Who's Building Economic and Political Agendas for Black, Working Class Power?

Who's Building Economic and Political Agendas for Black, Working Class Power?

by Thinq Tanq

March 26, 2022 / 6322 AFK

National Conference on a Black Cooperative Agenda

April 6-8 | Baltimore, Maryland | Info & Registration

In 2022, The Network for Developing Conscious Communities is rewriting Black cooperative history in the United States with the rebirth of The National Conference on Black Cooperative Agenda. The conference theme is “Building Cooperative Capacity Through Conscious Practices”

This conference is a testimony to the work of The Poor People's Development Foundation (PPDF), a group founded by civil rights workers in 1968 with the purpose of bringing together and educating Black and poor people on the importance of building a strong cooperative ecosystem throughout the United States.

Ujima People's Progress Party 2022 Statewide Conference

April 23 | Greater Landover, Maryland / Online | Info & Registration

The 3rd state conference of the UPP, building a black workers-led, anti-capitalist, anti-racist, anti-sexist electoral party in Maryland

10:30am Doors Open

11:00am Conference Opening Session

12:00pm Fighting Police Brutality/Corruption/Murder

1:00pm Community Control of Housing/Fighting Gentrification

2:00pm Lunch Break

2:30pm Building Black Worker-led Mutual Aid/Building Labor & Community Solidarity

3:30pm Plenary Session

4:30pm Conference End

These events and the broader movements from which they come are critical for black liberation because they de-center an approach to social progress that hinges on economic assimilation into capitalism and political assimilation into colonialism and imperialism.

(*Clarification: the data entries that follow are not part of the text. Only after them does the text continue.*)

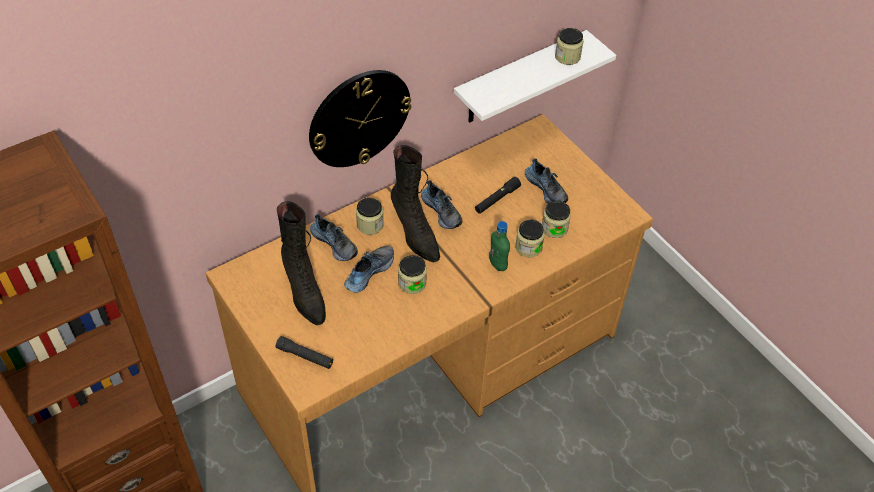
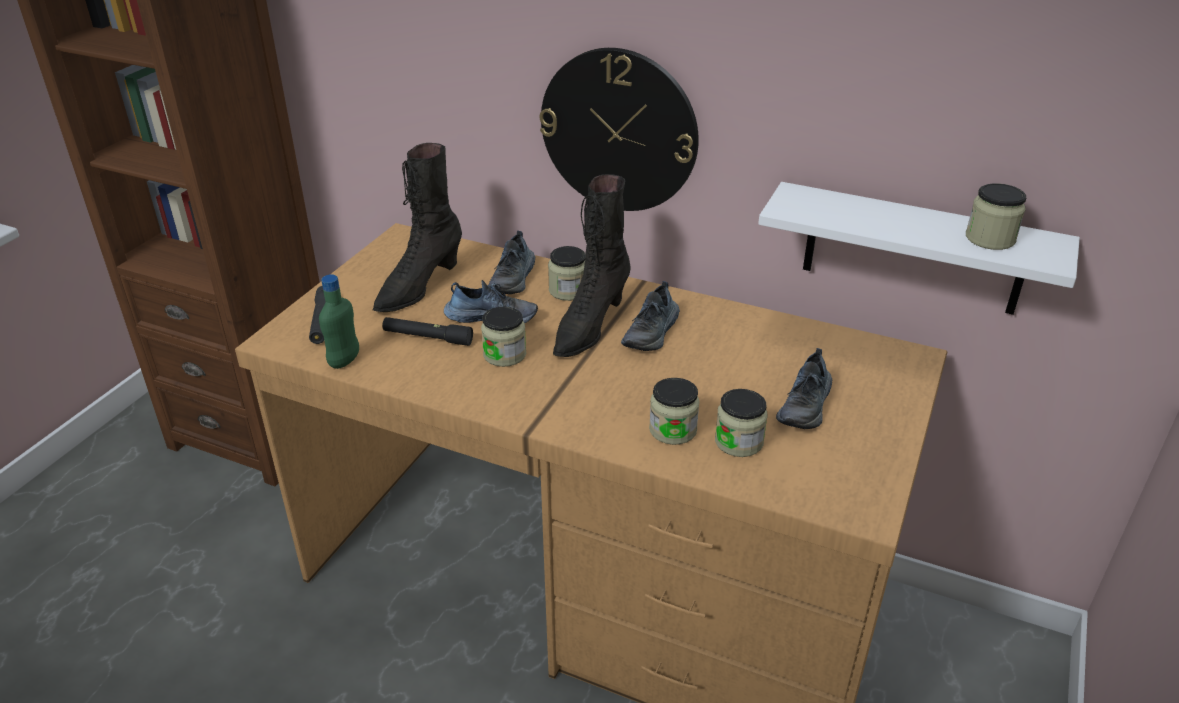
camera: 60 degrees right, 15 degrees down
black flashlight [475,177,521,214] -> black flashlight moved to [382,317,473,346]
green bottle [489,221,510,271] -> green bottle moved to [319,274,359,369]

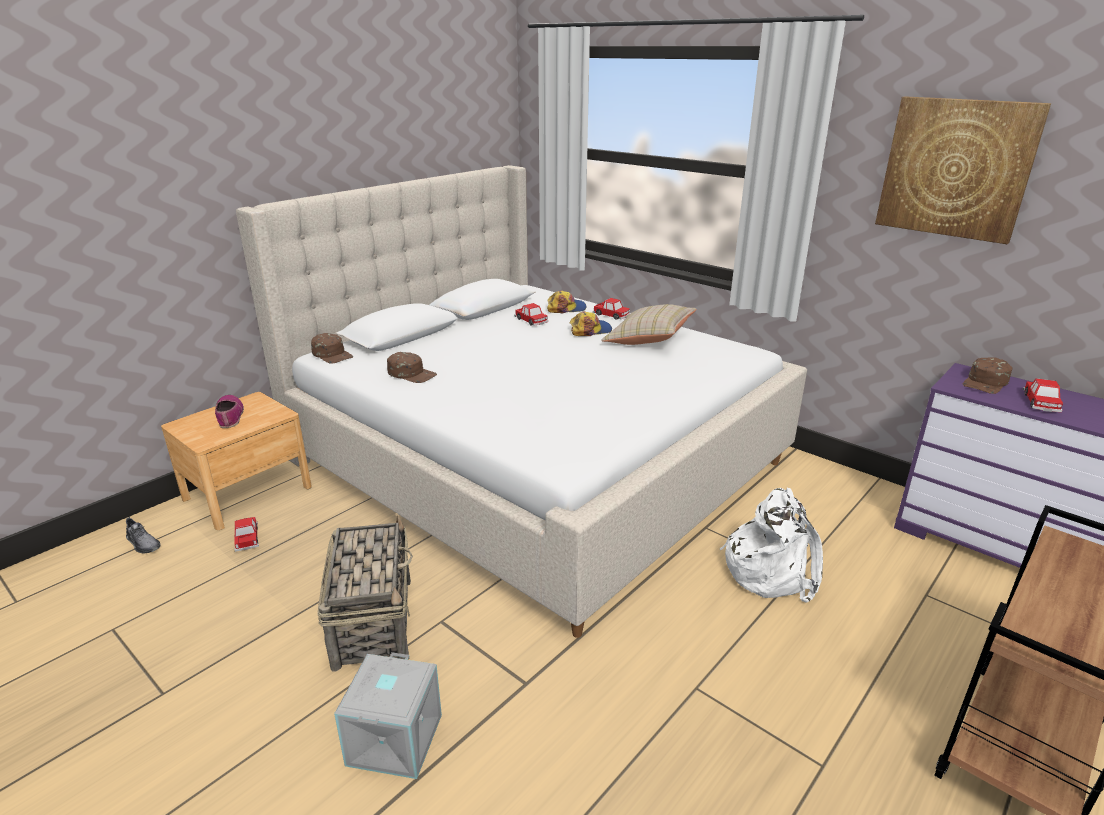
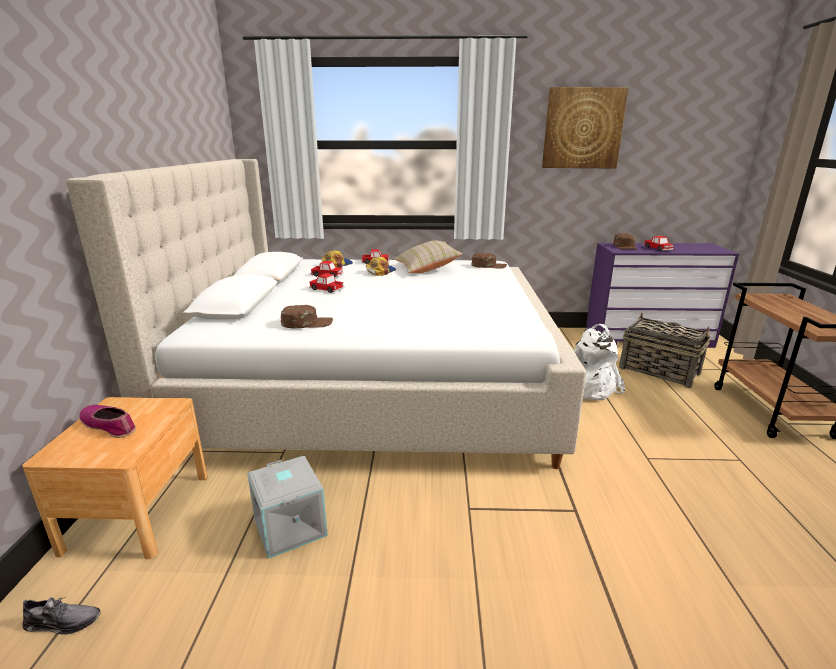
camera: 40 degrees left, 5 degrees down
toy car [234,517,259,552] -> toy car moved to [309,273,345,293]
brown cap [311,333,353,364] -> brown cap moved to [471,253,507,269]
basket [317,515,413,671] -> basket moved to [619,313,711,388]
grey storage box [334,652,442,779] -> grey storage box moved to [247,456,328,559]

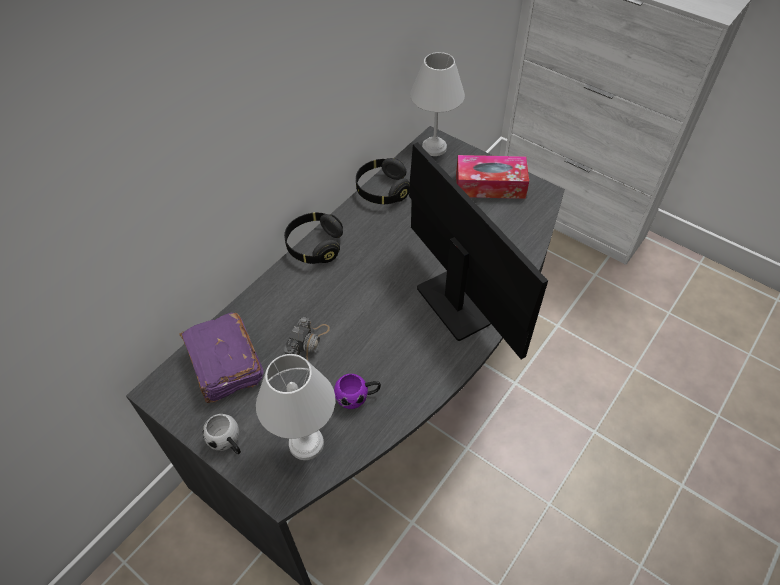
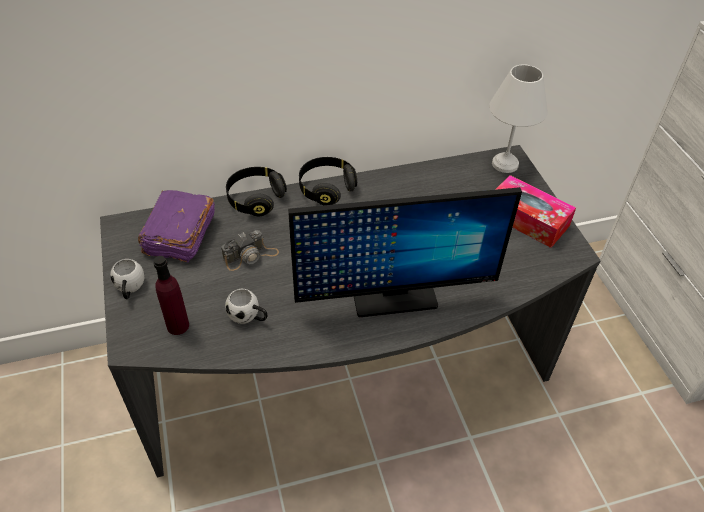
camera: 35 degrees right, 5 degrees down
white table lamp [256,354,335,460] -> purple bottle [153,256,189,335]
purple mug [334,374,381,409] -> white mug [225,289,267,324]
black headphones [356,158,410,204] -> black headphones moved to [226,167,287,216]
monitor [409,142,548,359] -> monitor turned 75 degrees clockwise [288,187,522,317]

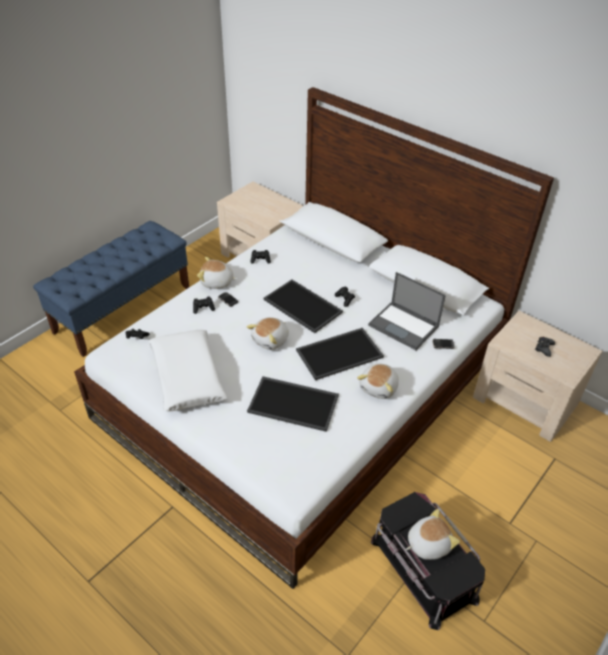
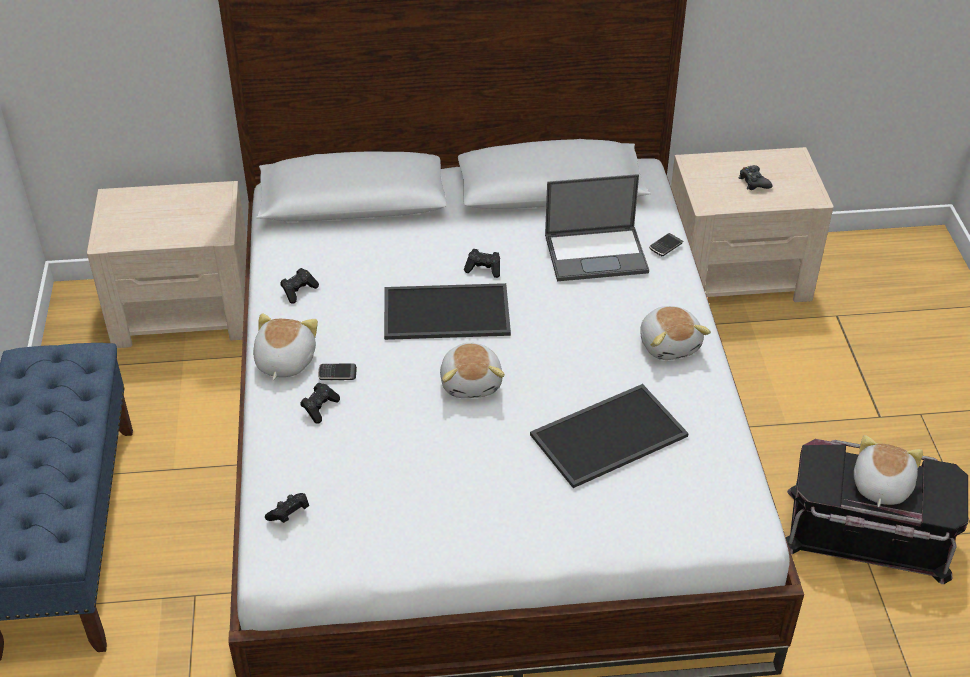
camera: 45 degrees left, 0 degrees up
white pillow [148,330,227,411] -> none
plush toy [197,257,237,289] -> plush toy turned 135 degrees clockwise [253,313,318,380]
tray [296,328,384,380] -> none

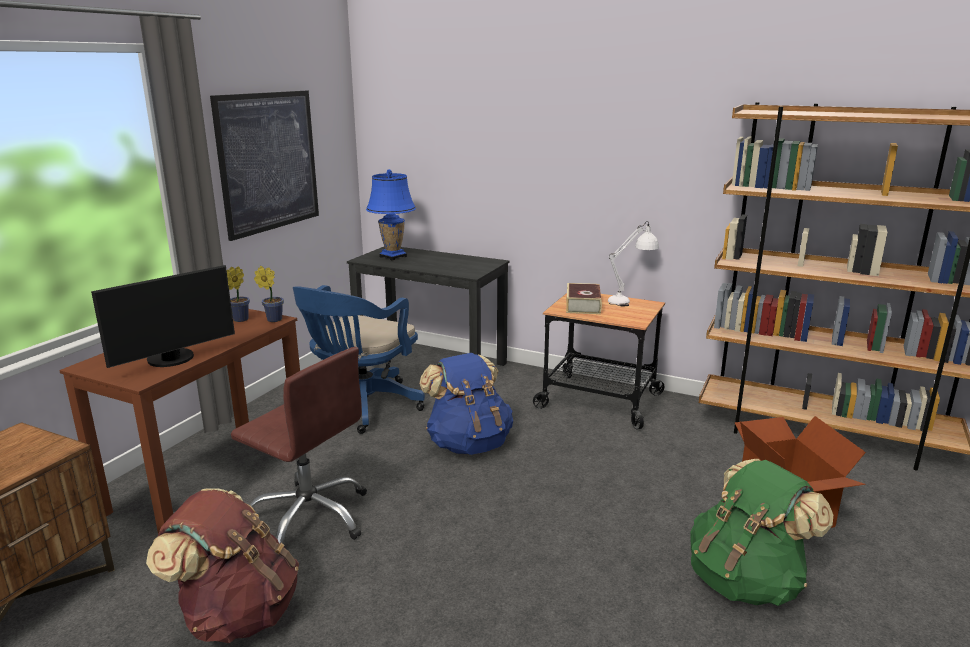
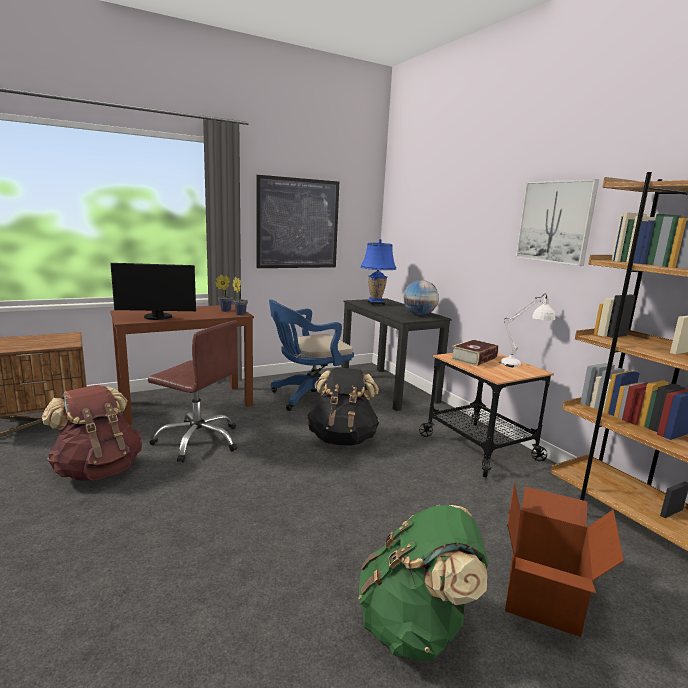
camera: 35 degrees right, 5 degrees down
brown office chair [231,347,367,544] -> brown office chair turned 45 degrees counterclockwise [148,320,238,463]
blue backpack [419,353,513,455] -> black backpack [307,368,379,446]
none -> globe [404,280,439,315]
none -> picture [515,179,599,266]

As Dr. Cornel West explains here, such approaches have primarily benefited the most privileged segment of the black population which is more committed to individualist, upward mobility than our collective empowerment and self-determination.

Without reengineering our economic activity and defining a class conscious political agenda, then even in this post Civil Rights era, black life in the US will continue to be undervalued: Median, black household net wealth will continue to head to zero dollars. The politicians that black voters overwhelmingly support will continue to defend capitalism, its poverty, wars and ecological destruction. The racist, classist criminal justice system will be the subject of periodic media outrage before ritualistically producing no substantive change. Black home evictions and healthcare - etcetera, etcetera. We're not a few black judges, millionaires or politicians away from a healthy society.

Instead, of just recycling affirmative action to produce diversity and inclusion... instead of just replacing elected, imperialist Republicans with elected, imperialist Democrats... instead of just reproducing Wall Street and its massive shortcomings by aspiring for a Black Wall Street... instead of building "movements" that depend indefinitely on the philanthropy of exploitative companies, black people and our accomplices can trust black people with power over our own lives.

Organizations and events like the ones above have the potential for producing institutions, economic philosophies, political philosophies, culture and history that might actually have a chance of advancing black, working class power, relationships and health.